Premier cours de chant. 8 ans.
Romilly entra, toute timide derrière sa mère. Elle salua poliment quand il le fallut, mais sans oser regarder le professeur. La voix de la dame était pourtant douce et ferme – une voix qui donne confiance en la personne qui parle. Après les salutations d’usage et les explications de Marie Duval, Solange Courvelle prit la parole :
« Mademoiselle Romilly, regardez-moi… Je ne vais pas vous manger et il m’est impossible de vous enseigner quoi que ce soit si vous n’osez pas ouvrir la bouche en ma présence ! »Lentement, la gamine leva le regard et osa présenter son visage à sa nouvelle professeur. Celle-ci avait une quarantaine d’années. Encore belle malgré son âge (vieux pour la petite fille), elle avait de beaux yeux noirs et des cheveux longs coiffés dans un chignon strict encore noir lui aussi malgré quelques cheveux blancs. Elle avait un sourire rassurant et les légères rides autour des yeux dénotaient un penchant certain à la bonne humeur.
Solange reprit la parole, satisfaite à l’évidence de l’examen qu’elle-même avait fait de Romilly.
« Allons voir de quoi vous êtes capable. »Elle se dirigea vers le fond de la pièce où un piano trônait. Il ne dépareillait pas dans ce salon bourgeois de la vieille ville. Elle s’assit et fit signe à Romilly de lui faire face. Debout devant le piano, la petite ne savait trop comment se comporter.
« Dos droit. Jambes bien campées sur le sol. Respire à fond puis expire à fond . »
Le ton professoral avait surgit avec le tutoiement. Romilly obéit, mais oublia de recommencer à respirer, ce qui fit rire Madame Courvelle.

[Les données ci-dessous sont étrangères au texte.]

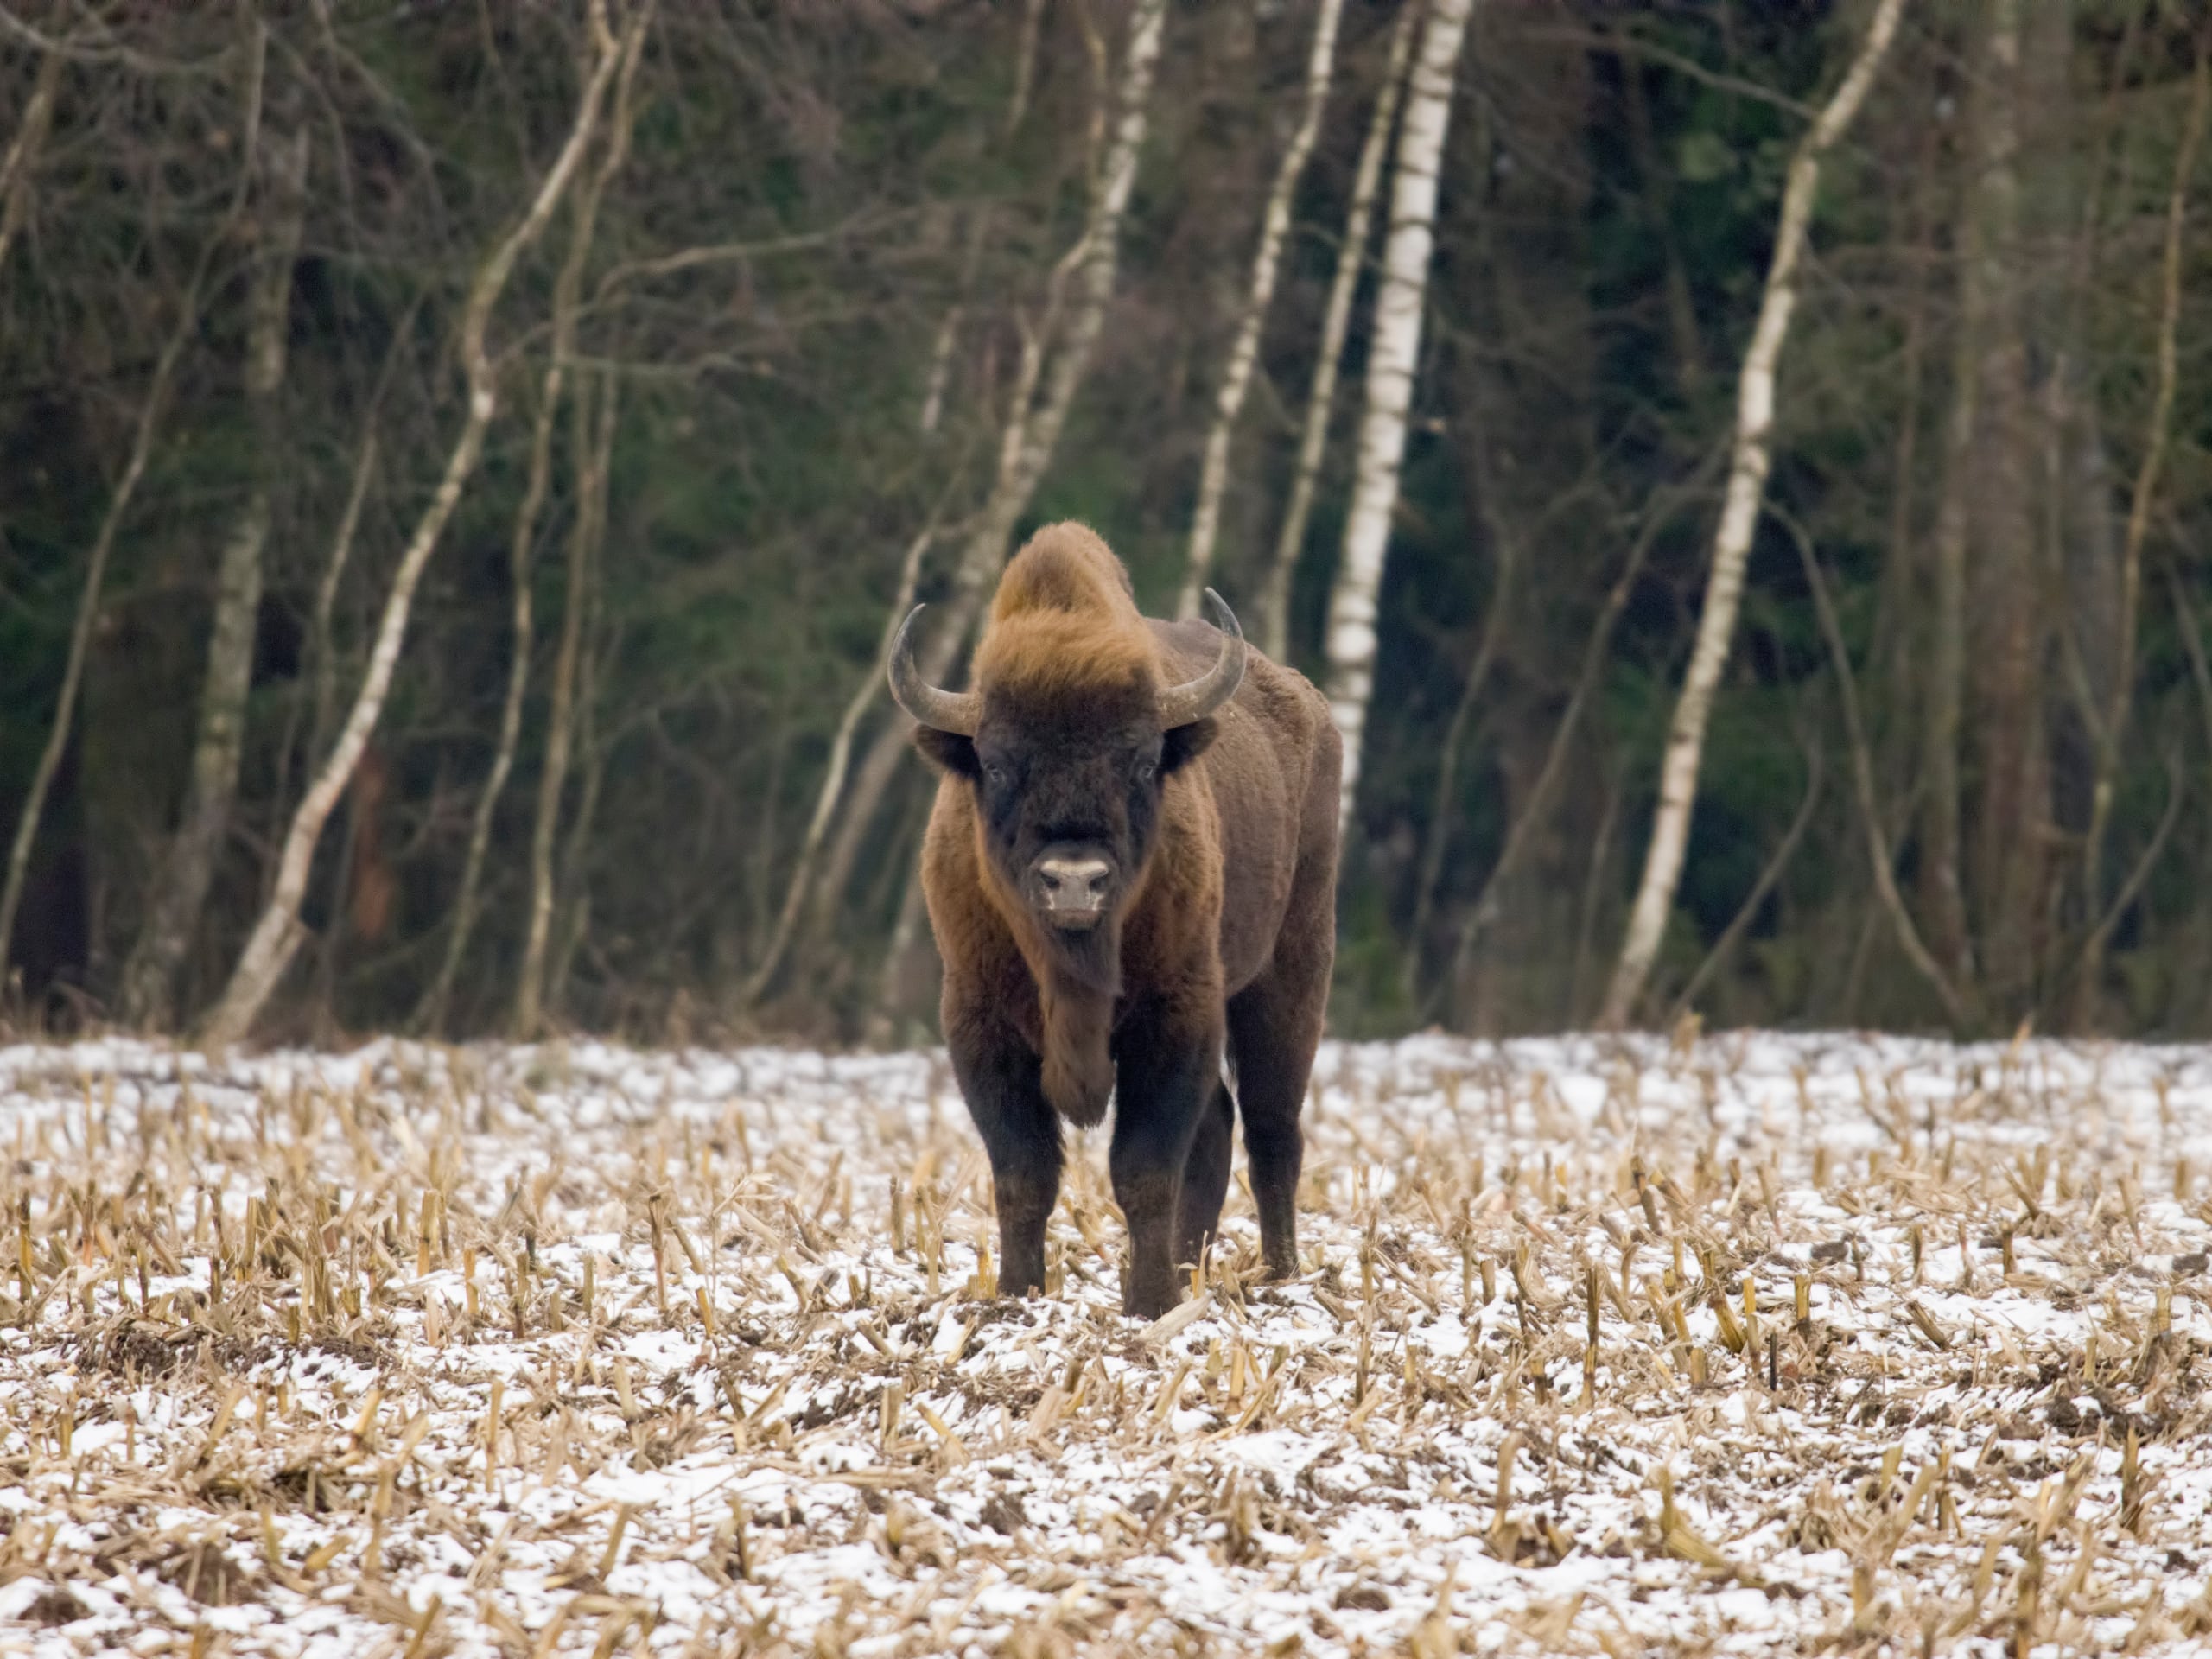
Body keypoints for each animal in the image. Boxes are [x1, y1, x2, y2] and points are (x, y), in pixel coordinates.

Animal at [889, 526, 1336, 1318]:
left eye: (1141, 758)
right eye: (996, 765)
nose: (1074, 879)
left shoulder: (1174, 1015)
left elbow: (1144, 1169)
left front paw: (1150, 1304)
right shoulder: (979, 1025)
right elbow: (1023, 1174)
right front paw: (1018, 1296)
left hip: (1288, 977)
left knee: (1272, 1132)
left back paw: (1279, 1278)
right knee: (1222, 1130)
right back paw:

« Fais comme moi. »La dame inspira, et joua quelques notes. Elle fit la première vocalise. Elle ne prêta pas attention à Marie qui s’était assise non loin d’elle, mais se concentra sur sa petite élève. L’essai timide de Romilly ne la satisfit certes pas.
« Chante avec ton corps. »Elle se leva et plaça correctement la petite fille. Elle lui remontra les notes et lui dit de réessayer. C’était mieux.
Pendant une heure, la dame montra à la petite des exercices vocaux, des exercices de respirations. Elles finirent sur un petit morceau qui séduisit totalement la gamine.
Quand il fut l’heure, Marie se leva et remercia Madame Courvelle. Romilly à son tour s’exprima :
« Merci beaucoup ! Je reviens quand ? »Avec sa naïveté et son innocence d’enfant, elle fit ainsi comprendre que le cours lui avait plu.
Après un accord entre les deux femmes, la fille et la mère quittèrent la dame et rentrèrent.
« Oh, maman ! C’est comme si on cherchait à toucher les anges. C’est comme si on volait. »Romilly ne savait pas exprimer la joie que lui avait procuré ce premier essai. Sa mère sourit et l’écouta bavarder sur le chemin du retour.
Le soir, dans son lit, Romilly s’endormit sur un air de musique.